- _TAREFA ATRIBUÍDA 1_
Traduza para inglês a seguinte frase do texto sobre a mensagem do papa: "A decisão da administração norte-americana provocou manifestações quase diárias e ensombrou a celebração do Natal dos cristãos palestinianos."
- _TAREFA ATRIBUÍDA 2_
Cite do texto sobre a mensagem do papa o trecho que se inicia com as palavras que contêm "O líder da igreja" e termina em "das Nações Unidas.".

A partir da varanda da basílica de São Pedro, o papa afirmou ainda esperar que “regresse o diálogo” para que seja alcançada uma “solução negociada que permita a coexistência pacífica dos dois Estados (Palestina e Israel)”.

O líder da igreja católica elogiou ainda os esforços da comunidade internacional em apoiar “esta terra martirizada” e em encontrar a “harmonia, a justiça e a segurança que há muito é esperada”.

Depois da recente decisão do presidente norte-americano, Donald Trump, de reconhecer Jerusalém como capital de Israel, o papa já tinha apelado ao “respeito do status quo", no âmbito das resoluções das Nações Unidas.

A decisão da administração norte-americana provocou manifestações quase diárias e ensombrou a celebração do Natal dos cristãos palestinianos.

“Nós vemos Jesus nas crianças do Médio Oriente, que continuam a sofrer devido ao agravamento das tensões entre israelitas e palestinianos”, afirmou.

Francisco apelou também "à confiança recíproca" na península coreana, "no interesse do mundo inteiro". O apelo do papa surge num dia em que Pyongyang voltou a considerar "um ato de guerra" as novas sanções aprovadas na sexta-feira pelo Conselho de Segurança da ONU.

Recordando outros locais onde crianças sofrem por causa dos conflitos, o papa evocou os pequenos sírios “marcados pela guerra”, manifestando o desejo de que ao país regresse a “dignidade de cada pessoa” e o compromisso de “reconstituição do tecido social independentemente da etnia e religião”.

O Iraque também foi mencionado enquanto região “ferida e dividida pelas hostilidades” dos últimos 15 anos, não sendo esquecido na mensagem o Iémen, “onde decorre um conflito em grande parte esquecido” enquanto a população sucumbe à fome e às doenças.

- _CONJUNTO DE DADOS_

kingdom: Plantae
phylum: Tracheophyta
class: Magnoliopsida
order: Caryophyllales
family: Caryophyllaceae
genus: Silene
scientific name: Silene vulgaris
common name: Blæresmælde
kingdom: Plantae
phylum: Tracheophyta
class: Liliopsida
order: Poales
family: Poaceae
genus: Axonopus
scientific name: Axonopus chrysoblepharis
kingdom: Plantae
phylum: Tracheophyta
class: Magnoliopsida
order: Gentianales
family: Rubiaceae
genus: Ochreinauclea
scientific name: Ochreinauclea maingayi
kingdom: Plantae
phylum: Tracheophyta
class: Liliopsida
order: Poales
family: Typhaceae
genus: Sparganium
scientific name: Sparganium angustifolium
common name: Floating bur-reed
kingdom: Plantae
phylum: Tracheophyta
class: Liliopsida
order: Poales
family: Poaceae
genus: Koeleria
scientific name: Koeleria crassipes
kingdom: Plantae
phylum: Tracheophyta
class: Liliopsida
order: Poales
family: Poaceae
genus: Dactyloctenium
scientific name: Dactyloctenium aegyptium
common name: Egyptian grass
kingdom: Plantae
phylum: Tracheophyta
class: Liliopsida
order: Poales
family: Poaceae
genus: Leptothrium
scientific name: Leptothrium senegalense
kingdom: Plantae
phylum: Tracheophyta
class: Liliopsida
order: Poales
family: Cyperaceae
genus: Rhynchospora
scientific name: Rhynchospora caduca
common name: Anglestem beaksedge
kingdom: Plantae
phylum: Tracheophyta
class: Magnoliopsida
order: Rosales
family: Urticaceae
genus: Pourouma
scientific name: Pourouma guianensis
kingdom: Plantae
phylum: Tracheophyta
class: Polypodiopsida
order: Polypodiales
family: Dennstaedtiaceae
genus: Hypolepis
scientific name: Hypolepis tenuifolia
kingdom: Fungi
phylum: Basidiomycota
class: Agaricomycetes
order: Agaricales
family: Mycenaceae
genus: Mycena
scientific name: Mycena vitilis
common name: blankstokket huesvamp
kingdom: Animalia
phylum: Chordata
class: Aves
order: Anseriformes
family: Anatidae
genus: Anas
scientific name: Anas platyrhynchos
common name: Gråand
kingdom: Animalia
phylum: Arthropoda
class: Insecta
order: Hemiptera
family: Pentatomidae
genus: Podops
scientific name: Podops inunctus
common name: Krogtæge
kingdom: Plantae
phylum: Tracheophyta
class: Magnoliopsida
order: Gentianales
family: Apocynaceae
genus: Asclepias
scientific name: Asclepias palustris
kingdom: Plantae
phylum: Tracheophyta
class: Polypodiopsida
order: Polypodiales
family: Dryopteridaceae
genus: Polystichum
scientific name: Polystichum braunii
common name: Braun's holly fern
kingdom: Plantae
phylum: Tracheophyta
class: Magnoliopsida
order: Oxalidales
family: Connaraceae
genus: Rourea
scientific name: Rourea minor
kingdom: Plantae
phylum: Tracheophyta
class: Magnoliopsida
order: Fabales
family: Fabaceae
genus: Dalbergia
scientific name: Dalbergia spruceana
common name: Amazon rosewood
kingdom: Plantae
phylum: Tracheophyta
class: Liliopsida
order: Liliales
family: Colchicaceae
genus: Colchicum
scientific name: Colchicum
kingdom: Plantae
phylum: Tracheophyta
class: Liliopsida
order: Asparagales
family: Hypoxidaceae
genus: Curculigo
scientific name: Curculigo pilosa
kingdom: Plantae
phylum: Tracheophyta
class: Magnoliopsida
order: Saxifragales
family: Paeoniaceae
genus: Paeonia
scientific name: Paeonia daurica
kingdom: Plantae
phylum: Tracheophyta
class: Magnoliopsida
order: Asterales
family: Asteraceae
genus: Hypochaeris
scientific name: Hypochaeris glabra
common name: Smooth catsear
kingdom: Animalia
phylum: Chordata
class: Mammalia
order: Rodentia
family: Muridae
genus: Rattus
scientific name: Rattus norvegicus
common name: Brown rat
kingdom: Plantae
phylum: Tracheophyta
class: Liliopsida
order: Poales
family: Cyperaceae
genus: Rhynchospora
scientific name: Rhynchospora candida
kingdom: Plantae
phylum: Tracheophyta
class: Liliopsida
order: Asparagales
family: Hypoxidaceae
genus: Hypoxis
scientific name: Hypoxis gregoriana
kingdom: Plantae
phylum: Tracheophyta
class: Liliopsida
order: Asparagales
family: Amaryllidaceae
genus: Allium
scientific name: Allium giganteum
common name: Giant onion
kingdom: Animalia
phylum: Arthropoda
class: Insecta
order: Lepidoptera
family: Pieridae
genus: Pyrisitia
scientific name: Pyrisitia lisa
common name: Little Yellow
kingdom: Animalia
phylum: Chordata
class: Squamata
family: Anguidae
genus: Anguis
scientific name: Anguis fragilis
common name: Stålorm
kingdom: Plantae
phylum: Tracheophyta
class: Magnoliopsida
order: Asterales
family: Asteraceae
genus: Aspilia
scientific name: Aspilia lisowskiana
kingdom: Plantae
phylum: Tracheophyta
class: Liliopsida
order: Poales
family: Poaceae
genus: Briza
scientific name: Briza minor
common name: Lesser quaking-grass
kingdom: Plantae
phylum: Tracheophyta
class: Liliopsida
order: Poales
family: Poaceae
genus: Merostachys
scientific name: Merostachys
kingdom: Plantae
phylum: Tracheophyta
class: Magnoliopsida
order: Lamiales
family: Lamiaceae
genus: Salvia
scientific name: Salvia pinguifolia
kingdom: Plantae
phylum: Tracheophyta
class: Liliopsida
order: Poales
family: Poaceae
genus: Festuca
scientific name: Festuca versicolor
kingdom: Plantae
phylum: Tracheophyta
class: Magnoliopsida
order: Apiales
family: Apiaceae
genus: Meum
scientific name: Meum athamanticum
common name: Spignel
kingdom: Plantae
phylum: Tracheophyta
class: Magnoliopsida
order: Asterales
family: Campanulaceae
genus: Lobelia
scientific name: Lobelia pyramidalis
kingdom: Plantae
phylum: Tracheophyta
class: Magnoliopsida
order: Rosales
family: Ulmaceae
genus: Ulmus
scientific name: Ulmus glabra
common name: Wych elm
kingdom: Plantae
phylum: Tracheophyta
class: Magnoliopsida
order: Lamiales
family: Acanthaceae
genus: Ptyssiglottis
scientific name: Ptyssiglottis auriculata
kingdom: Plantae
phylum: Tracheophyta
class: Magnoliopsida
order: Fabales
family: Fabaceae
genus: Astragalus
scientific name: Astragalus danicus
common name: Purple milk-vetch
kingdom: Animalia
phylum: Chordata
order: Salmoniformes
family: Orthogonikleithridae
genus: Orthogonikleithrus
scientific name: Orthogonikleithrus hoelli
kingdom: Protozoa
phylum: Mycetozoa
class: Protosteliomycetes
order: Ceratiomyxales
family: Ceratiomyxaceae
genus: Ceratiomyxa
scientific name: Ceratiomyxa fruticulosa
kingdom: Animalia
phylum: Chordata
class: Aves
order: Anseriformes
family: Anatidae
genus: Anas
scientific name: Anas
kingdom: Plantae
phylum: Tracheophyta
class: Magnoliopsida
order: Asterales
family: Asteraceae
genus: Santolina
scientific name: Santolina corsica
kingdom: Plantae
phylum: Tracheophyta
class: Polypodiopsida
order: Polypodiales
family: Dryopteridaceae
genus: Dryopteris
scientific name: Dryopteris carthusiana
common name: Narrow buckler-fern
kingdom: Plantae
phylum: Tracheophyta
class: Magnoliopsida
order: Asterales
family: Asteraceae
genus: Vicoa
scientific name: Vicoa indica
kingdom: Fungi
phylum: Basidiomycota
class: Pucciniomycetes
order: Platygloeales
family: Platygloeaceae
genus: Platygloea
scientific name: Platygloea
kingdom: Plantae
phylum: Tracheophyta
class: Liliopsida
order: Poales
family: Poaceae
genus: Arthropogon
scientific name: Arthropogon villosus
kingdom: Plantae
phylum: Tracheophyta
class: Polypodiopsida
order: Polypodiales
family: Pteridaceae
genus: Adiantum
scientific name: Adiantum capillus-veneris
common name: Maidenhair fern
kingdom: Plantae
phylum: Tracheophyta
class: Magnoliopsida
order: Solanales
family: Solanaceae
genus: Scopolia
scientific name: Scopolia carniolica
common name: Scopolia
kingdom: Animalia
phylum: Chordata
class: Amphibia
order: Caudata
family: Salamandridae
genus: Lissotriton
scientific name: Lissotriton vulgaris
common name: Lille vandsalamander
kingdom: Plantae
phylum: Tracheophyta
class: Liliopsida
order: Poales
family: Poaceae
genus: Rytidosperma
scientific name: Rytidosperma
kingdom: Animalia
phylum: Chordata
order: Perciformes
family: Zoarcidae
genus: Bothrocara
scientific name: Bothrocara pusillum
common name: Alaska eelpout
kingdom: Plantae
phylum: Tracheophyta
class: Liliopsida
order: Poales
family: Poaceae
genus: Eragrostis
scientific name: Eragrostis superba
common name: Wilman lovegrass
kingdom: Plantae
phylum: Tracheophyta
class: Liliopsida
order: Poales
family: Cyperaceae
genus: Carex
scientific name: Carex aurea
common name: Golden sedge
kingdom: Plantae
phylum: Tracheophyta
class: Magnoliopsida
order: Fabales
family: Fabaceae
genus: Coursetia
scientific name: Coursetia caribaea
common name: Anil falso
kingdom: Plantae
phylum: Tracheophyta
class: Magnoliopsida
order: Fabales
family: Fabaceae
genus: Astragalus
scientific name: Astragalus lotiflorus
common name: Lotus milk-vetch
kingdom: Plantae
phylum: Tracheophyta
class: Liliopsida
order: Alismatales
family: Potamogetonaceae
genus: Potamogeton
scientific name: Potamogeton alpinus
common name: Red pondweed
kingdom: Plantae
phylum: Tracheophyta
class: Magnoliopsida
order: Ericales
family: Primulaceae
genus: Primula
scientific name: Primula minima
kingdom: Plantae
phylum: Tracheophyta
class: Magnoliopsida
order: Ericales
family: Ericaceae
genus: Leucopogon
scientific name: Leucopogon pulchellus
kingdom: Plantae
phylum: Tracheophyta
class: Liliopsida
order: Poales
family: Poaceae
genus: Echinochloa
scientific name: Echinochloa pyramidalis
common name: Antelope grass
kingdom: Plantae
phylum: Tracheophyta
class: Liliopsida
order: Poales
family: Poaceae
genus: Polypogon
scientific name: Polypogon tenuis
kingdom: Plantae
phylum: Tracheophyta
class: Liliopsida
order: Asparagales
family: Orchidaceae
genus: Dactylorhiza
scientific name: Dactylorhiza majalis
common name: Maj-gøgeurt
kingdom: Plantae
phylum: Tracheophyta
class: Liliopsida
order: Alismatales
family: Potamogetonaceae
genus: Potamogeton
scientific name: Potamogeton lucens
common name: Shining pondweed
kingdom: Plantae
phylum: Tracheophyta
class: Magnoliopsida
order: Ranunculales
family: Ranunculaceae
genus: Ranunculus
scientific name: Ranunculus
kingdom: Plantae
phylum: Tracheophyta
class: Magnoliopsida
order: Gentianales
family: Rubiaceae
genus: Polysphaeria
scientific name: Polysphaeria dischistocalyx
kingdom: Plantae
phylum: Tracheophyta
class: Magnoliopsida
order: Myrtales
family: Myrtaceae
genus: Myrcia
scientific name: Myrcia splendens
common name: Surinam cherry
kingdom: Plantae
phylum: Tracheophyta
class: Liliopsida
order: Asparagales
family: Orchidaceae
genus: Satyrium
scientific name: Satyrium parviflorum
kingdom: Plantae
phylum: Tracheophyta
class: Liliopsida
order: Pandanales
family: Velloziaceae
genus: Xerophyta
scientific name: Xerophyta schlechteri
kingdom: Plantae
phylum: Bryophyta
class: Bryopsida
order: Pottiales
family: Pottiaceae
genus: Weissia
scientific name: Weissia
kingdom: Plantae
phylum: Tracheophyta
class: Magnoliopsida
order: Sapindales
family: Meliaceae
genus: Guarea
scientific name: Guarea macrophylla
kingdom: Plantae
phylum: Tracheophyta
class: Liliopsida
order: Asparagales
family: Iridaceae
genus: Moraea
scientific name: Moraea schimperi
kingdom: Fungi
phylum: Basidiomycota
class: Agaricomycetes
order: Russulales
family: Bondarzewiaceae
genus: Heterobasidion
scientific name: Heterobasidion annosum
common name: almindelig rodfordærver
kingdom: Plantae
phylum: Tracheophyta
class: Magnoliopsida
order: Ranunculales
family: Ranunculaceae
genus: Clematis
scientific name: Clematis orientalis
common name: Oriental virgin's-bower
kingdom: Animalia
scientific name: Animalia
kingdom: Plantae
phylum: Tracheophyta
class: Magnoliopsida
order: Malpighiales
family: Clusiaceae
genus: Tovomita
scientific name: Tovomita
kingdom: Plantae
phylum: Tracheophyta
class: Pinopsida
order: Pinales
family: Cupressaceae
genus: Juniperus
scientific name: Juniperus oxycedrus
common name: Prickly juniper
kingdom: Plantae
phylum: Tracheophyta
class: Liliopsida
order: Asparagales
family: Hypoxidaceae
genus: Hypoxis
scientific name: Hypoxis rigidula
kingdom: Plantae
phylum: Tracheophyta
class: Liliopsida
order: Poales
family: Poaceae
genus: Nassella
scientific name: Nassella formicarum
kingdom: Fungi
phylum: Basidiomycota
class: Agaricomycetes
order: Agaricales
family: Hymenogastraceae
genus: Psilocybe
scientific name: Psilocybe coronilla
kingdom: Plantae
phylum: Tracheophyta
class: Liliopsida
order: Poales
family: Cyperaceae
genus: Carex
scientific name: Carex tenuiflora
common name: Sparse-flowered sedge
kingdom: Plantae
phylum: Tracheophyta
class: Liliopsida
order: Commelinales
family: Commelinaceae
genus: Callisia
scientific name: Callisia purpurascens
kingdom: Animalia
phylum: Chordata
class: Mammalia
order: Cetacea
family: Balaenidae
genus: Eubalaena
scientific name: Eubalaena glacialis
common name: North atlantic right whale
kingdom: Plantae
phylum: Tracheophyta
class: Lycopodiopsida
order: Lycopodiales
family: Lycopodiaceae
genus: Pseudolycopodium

- _RESPOSTA ESCRITA 1_
The U.S. administration's decision sparked almost daily demonstrations and overshadowed the Christmas celebration of Palestinian Christians.

- _RESPOSTA ESCRITA 2_
O líder da igreja católica elogiou ainda os esforços da comunidade internacional em apoiar “esta terra martirizada” e em encontrar a “harmonia, a justiça e a segurança que há muito é esperada”.

Depois da recente decisão do presidente norte-americano, Donald Trump, de reconhecer Jerusalém como capital de Israel, o papa já tinha apelado ao “respeito do status quo", no âmbito das resoluções das Nações Unidas.